Definition Of Technical Analysis In the Forex Market
Technical analysis is one of the main concepts in the Forex market and it is a method of evaluating currencies by analyzing the statistics resulting from market activity. Rather than measuring the intrinsic value of the currency, technical analysts use tools like charts to identify patterns that indicate future activity. These individuals believe that past price performance on the market indicates future price activity, something many experts oppose.
Since Forex operates 24 hours per day, a large quantity of data exists for use with gauging future price activity. The prevalence of this data increases the statistical significance of any forecasts. Traders who use technical tools like indictors, charts, and trends will find that Forex is the perfect market. A benefit to technical analysts just entering this market is the fact that interpreting technical analysis is pretty similar regardless of the asset being tracked.
Technical analysis has several aspects that apply specifically to Forex. Large players in the market, such as large banks and hedge funds, monitor inconsistencies between currency pairs using advanced computer systems. Using these, most major inconsistencies will be seen to last only a few seconds. Traders use technical analysis because it presumes that the psychological, economic, social, and political factors influencing price have been market-factored into the current rate of exchange. Capital trends and flows are of primary importance rather than the identification of a mispriced rate.
Technical traders attempt to determine whether a currency pair will trend in a specific direction or rather travel sideways, remaining within a range. To do this, they draw trend lines connecting historical levels that prevented a rate from going lower or higher. These levels are referred to as resistance and support and are used to determine whether a trend, or lack thereof, will continue.
In general, major worldwide currency pairs involving the U.S. dollar, such as the euro and the dollar, have shown strong characteristics of trend. Pairs not involving the dollar have had a higher likelihood to become range-bound. Traders should become aware of range and trend characteristics because these affect which pairs are traded and the type of strategy that should be used. It is recommended that a trader learn more about these topics before participating in this market.
When doing their technical analysis, traders use various indicators in conjunction with resistance and support.
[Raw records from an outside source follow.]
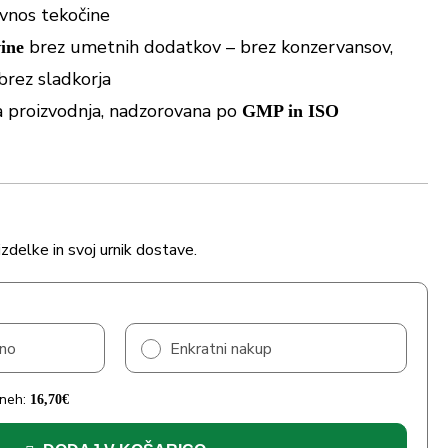
 vnos tekočine
brez umetnih dodatkov – brez konzervansov,
ine
brez sladkorja
 proizvodnja, nadzorovana po
GMP in ISO
izdelke in svoj urnik dostave.
čno
Enkratni nakup
dneh:
16,70
€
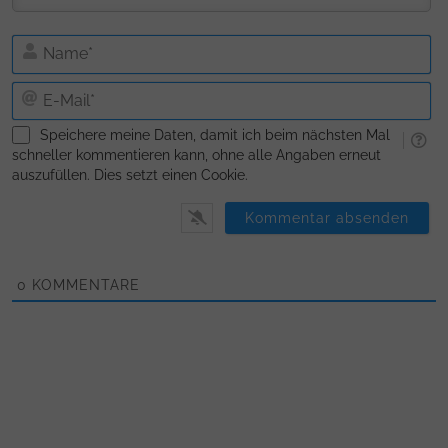
N
E-
Ma
Speichere meine Daten, damit ich beim nächsten Mal
schneller kommentieren kann, ohne alle Angaben erneut
auszufüllen. Dies setzt einen Cookie.
0
KOMMENTARE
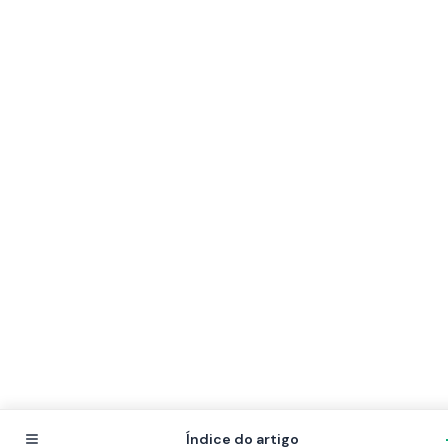
Índice do artigo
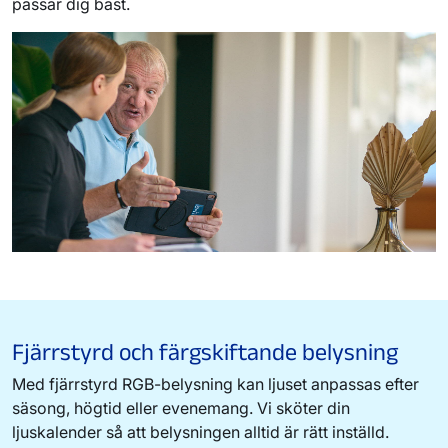
passar dig bäst.
Fjärrstyrd och färgskiftande belysning
Med fjärrstyrd RGB-belysning kan ljuset anpassas efter
säsong, högtid eller evenemang. Vi sköter din
ljuskalender så att belysningen alltid är rätt inställd.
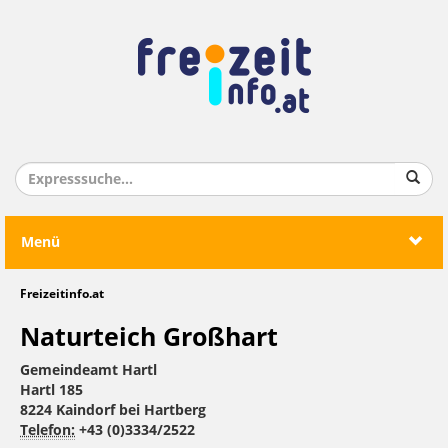
Menü
Freizeitinfo.at
Naturteich Großhart
Gemeindeamt Hartl
Hartl 185
8224 Kaindorf bei Hartberg
Telefon:
+43 (0)3334/2522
Learning how to interpret each one of these technical indicators is a complex undertaking. Popular indicators include moving averages, Fibonacci retracement, Bollinger bands, stochastics, and moving average convergence divergence, or MACD. The majority of these technical indicators are not used independently to generate signals, but in combination with chart patterns and other indicators.
Forex market traders should learn more about technical analysis before venturing into the market. The key aspects of this analysis involve minimal rate inconsistency, trends, ranges, and indicators from the common to the unique. Should they decide to approach trading from a technical analyst perspective, individuals will need to learn how to use charts, trends, and indicators to make informed decisions regarding currency trading.